Anisotropic ferroelectric-shaped hysteresis loop and colossal permittivity in thermally treated rutile TiO2 single crystals

Abstract

Space charge polarization is an unavoidable phenomenon in electronic components that leads to deterioration of electrical response. Hence manipulation and utilization of space charge polarization to improve electrical properties is a phenomenal task. In the present study, heating treatment produces oxygen vacancies, resulting in the crystal structures (i.e., modulated structure and intergrowth structure) and band gap are anisotropic, which in turn leads to anisotropic nonlinear polarization behavior and colossal permittivity. Quantitative analysis of the atomic-scale structure confirms the modulated structure and intergrowth structure are anisotropic. A modulated structure along a axis of rutile TiO2 with a width of six times that of a rutile crystal cell a is constructed through an intergrowth structure between rutile and srilankite TiO2 phases in rutile TiO2 single crystals, wherein space charges at the intergrowth structure give rise to ferroelectric-shaped hysteresis in heated TiO2 single crystals along [001] direction.

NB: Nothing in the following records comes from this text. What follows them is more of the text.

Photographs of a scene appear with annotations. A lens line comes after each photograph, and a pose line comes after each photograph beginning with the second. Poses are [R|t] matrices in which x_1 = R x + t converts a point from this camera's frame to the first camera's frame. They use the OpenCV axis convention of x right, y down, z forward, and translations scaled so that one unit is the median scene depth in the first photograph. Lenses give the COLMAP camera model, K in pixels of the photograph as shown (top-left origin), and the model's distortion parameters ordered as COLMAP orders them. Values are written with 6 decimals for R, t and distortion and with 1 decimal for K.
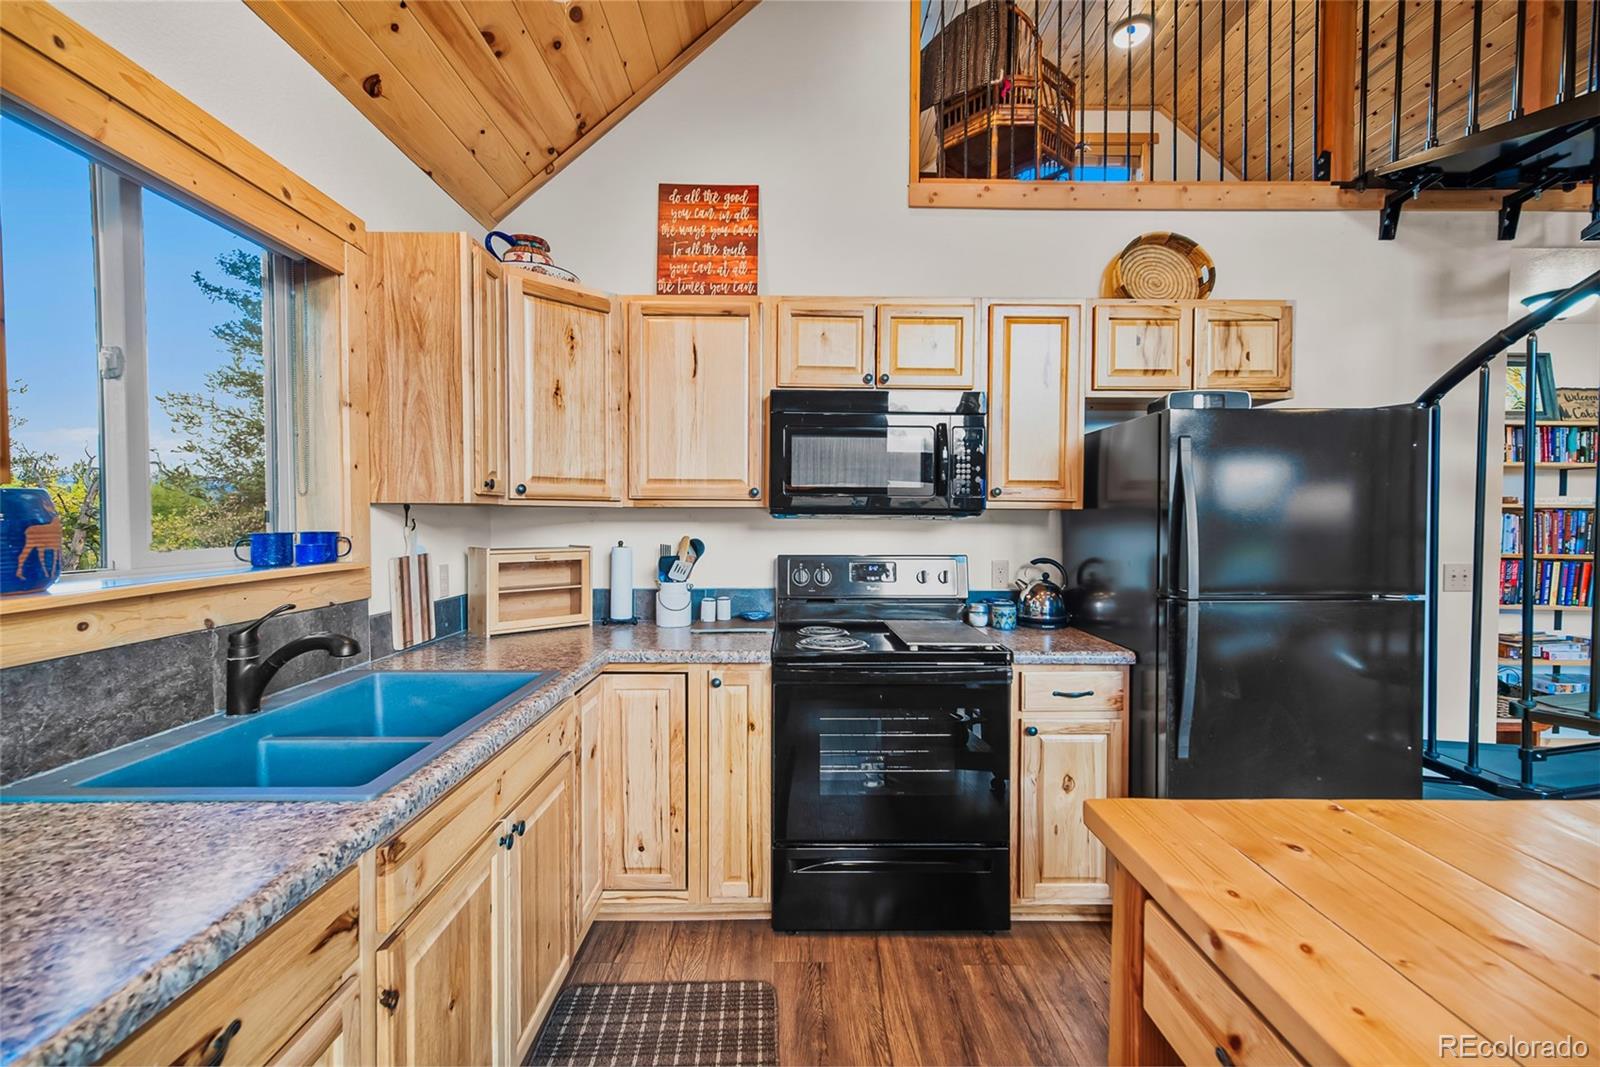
lens RADIAL K [[688.4, 0, 796.7], [0, 688.4, 534.1], [0, 0, 1]] dist [0.008756, 0.000197]
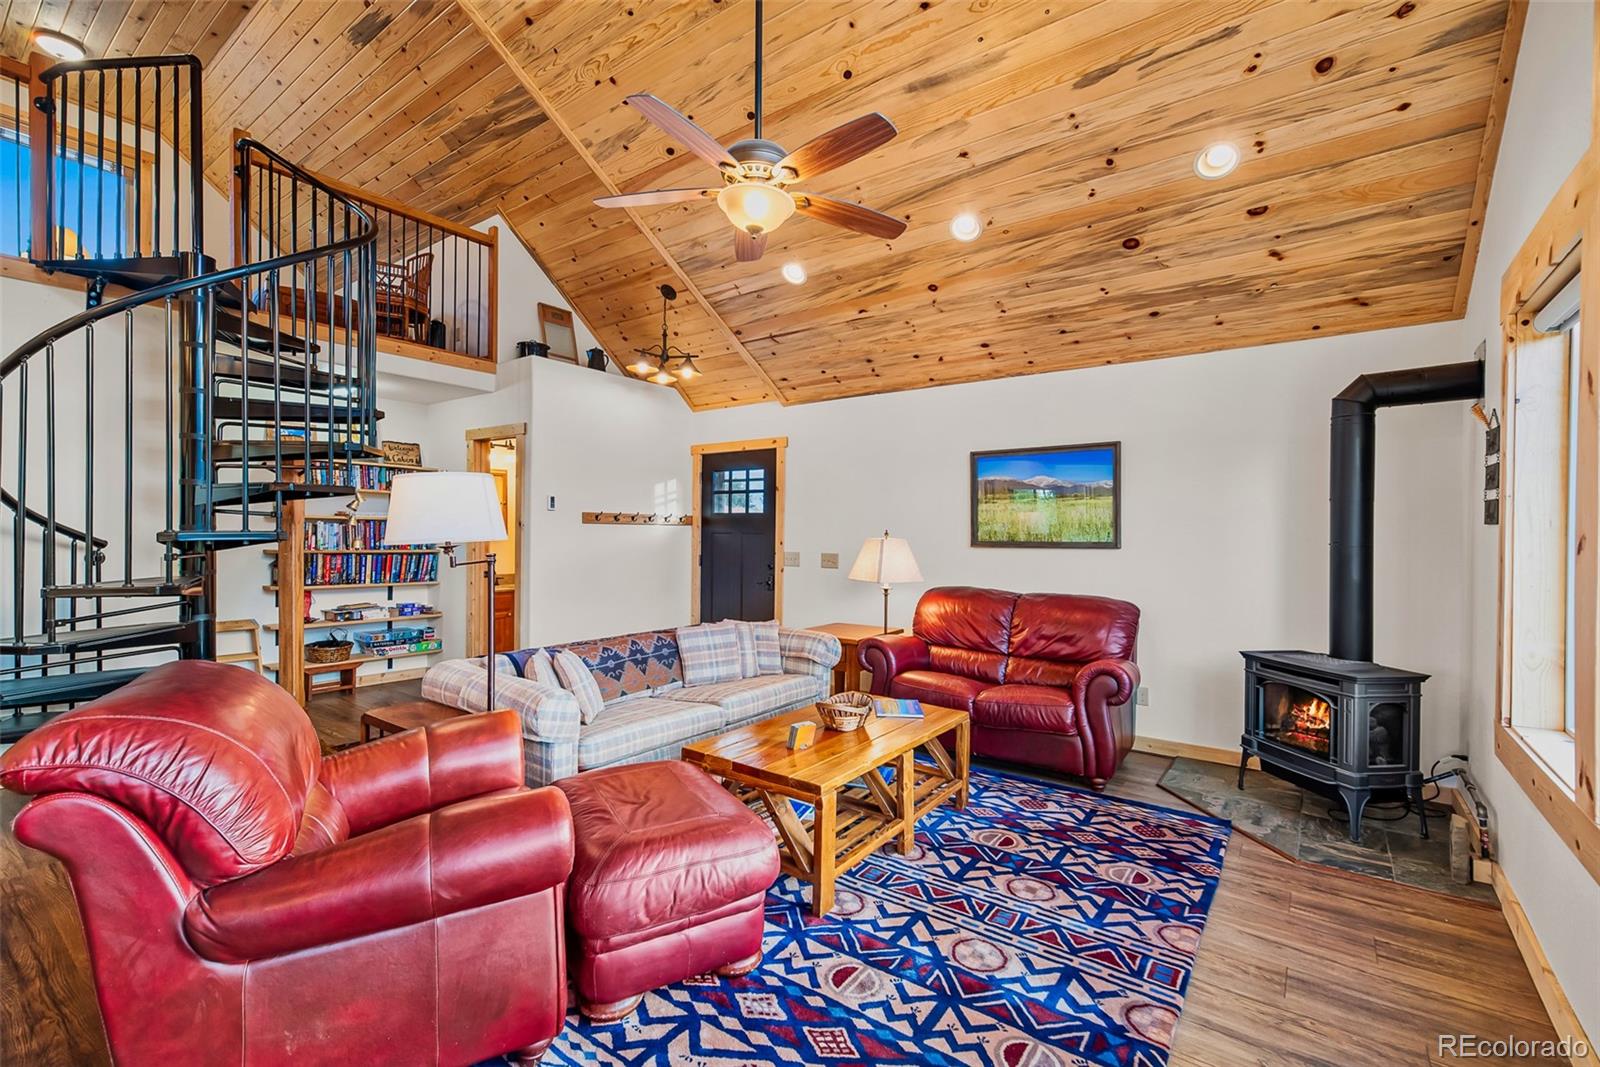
lens RADIAL K [[700.0, 0, 795.4], [0, 700.0, 533.2], [0, 0, 1]] dist [0.011747, 0.000328]
pose [[0.607986, 0.000299, 0.793948, 0.644561], [0.012693, 0.999868, -0.010097, 0.029121], [-0.793846, 0.016216, 0.607902, -0.989391]]
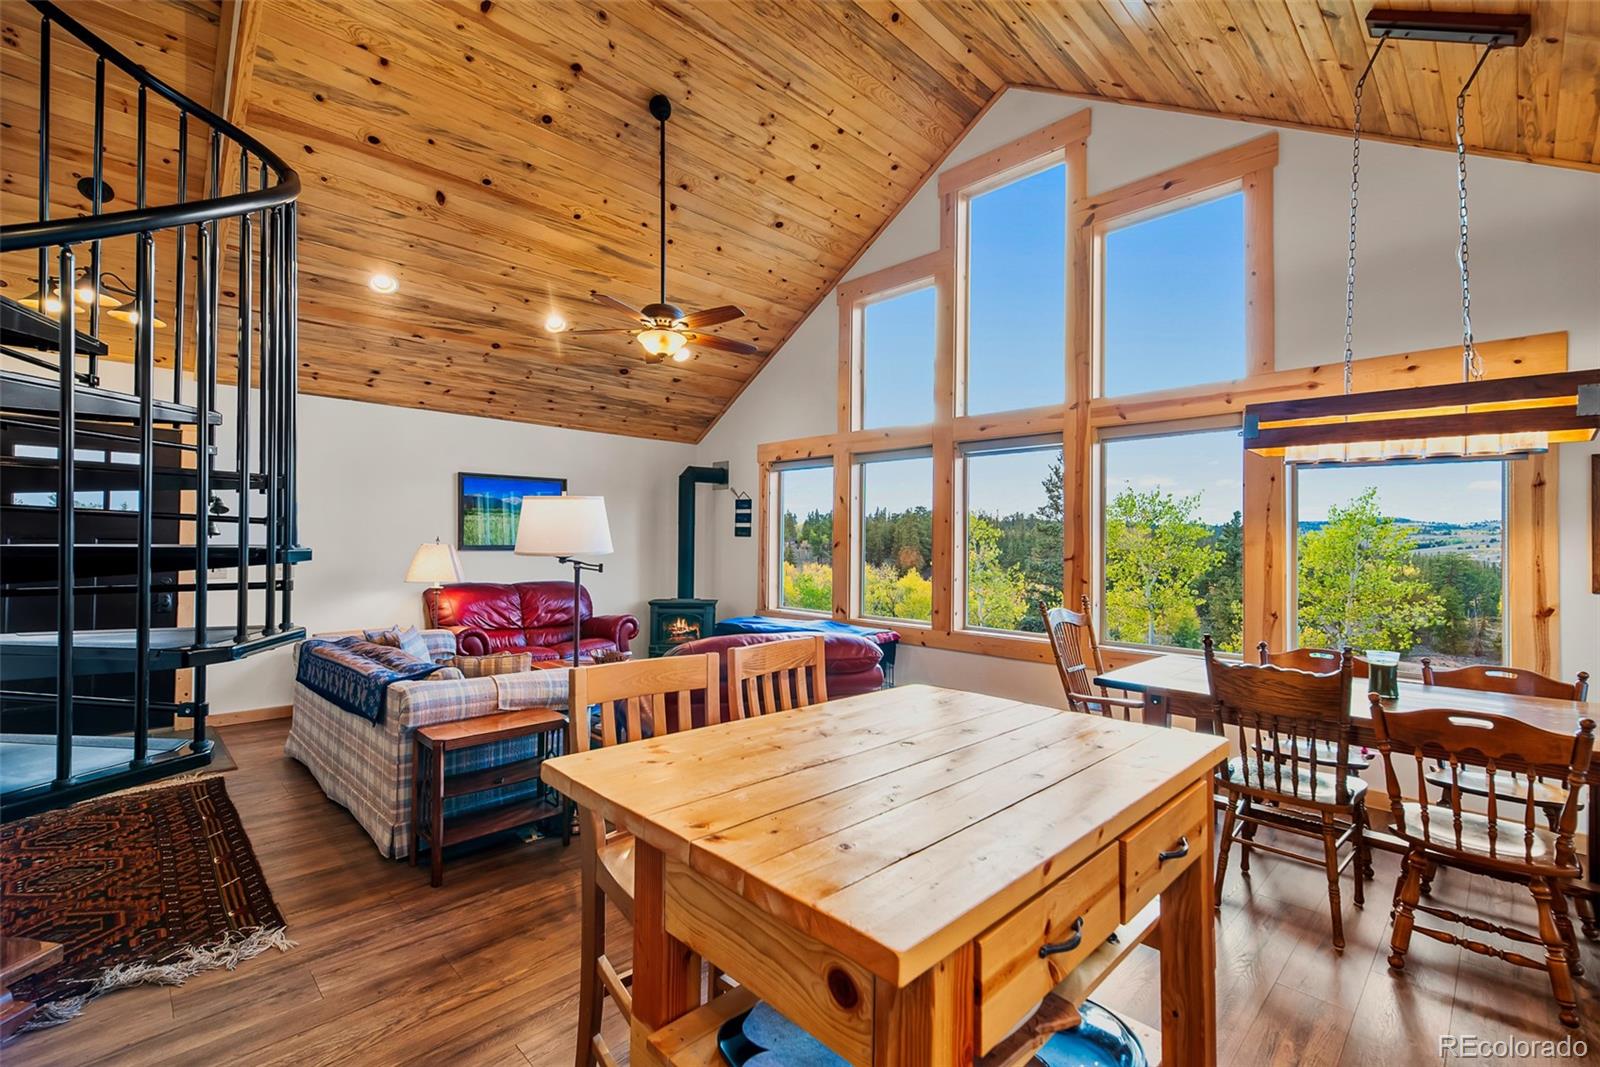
lens RADIAL K [[696.4, 0, 795.3], [0, 696.4, 535.9], [0, 0, 1]] dist [0.001162, 0.000935]
pose [[-0.692230, -0.005054, 0.721659, 0.001858], [0.004995, 0.999918, 0.011794, -0.017051], [-0.721660, 0.011768, -0.692148, 0.625796]]
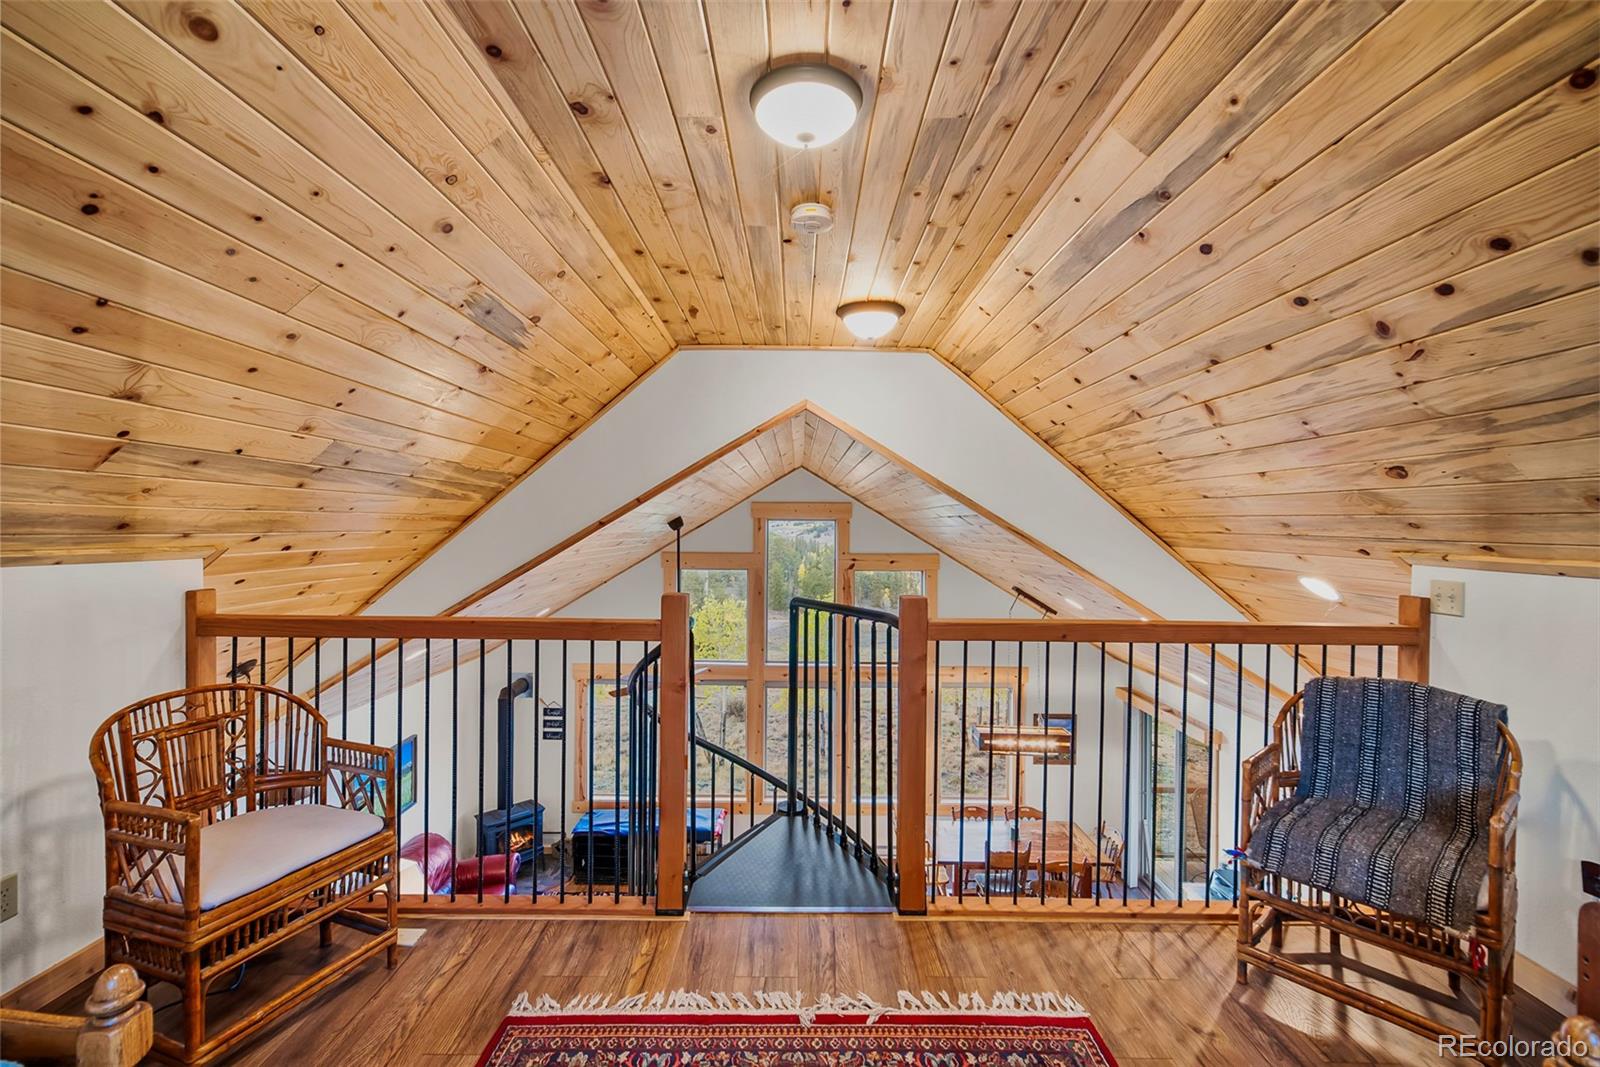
lens RADIAL K [[679.0, 0, 798.8], [0, 679.0, 539.1], [0, 0, 1]] dist [0.008625, -0.000020]
pose [[-0.999907, -0.013096, 0.003674, 1.034479], [-0.012912, 0.998852, 0.046136, -1.098535], [-0.004274, 0.046084, -0.998928, 1.992513]]
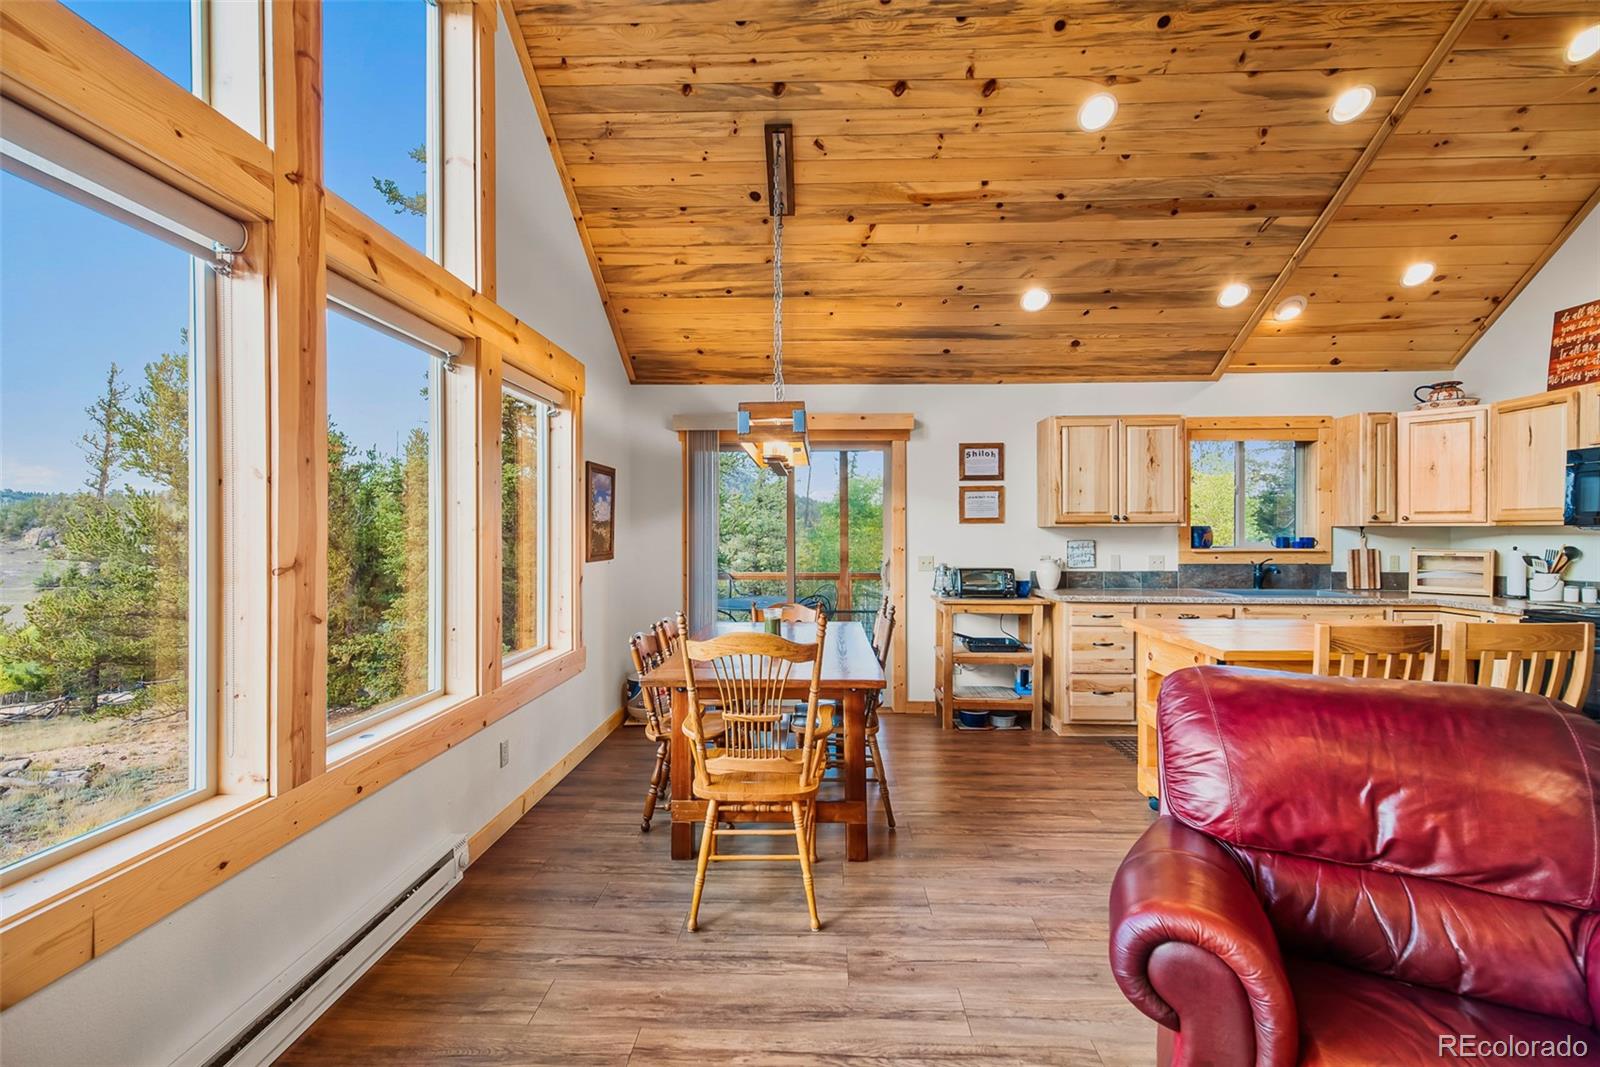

Impedance spectra display three kinds of space charge polarizations (modulated structure, intergrowth structure, and electrode non-ohmic contact) contribute to the colossal permittivity along [001] direction. The space charge polarizations contribute to a colossal permittivity (∼45,000), high resistivity (∼1010 Ω cm), and ferroelectric-shaped P-E loop (remanent polarization: ∼17.1 μC/cm2, coercive field: ∼4.3 kV/cm) in the heated TiO2 single crystal along [001] direction, while a linear polarization behavior and permittivity value of 120 are obtained along [100] direction. The findings provide guidance for the utilization of space charge polarization in dielectric materials.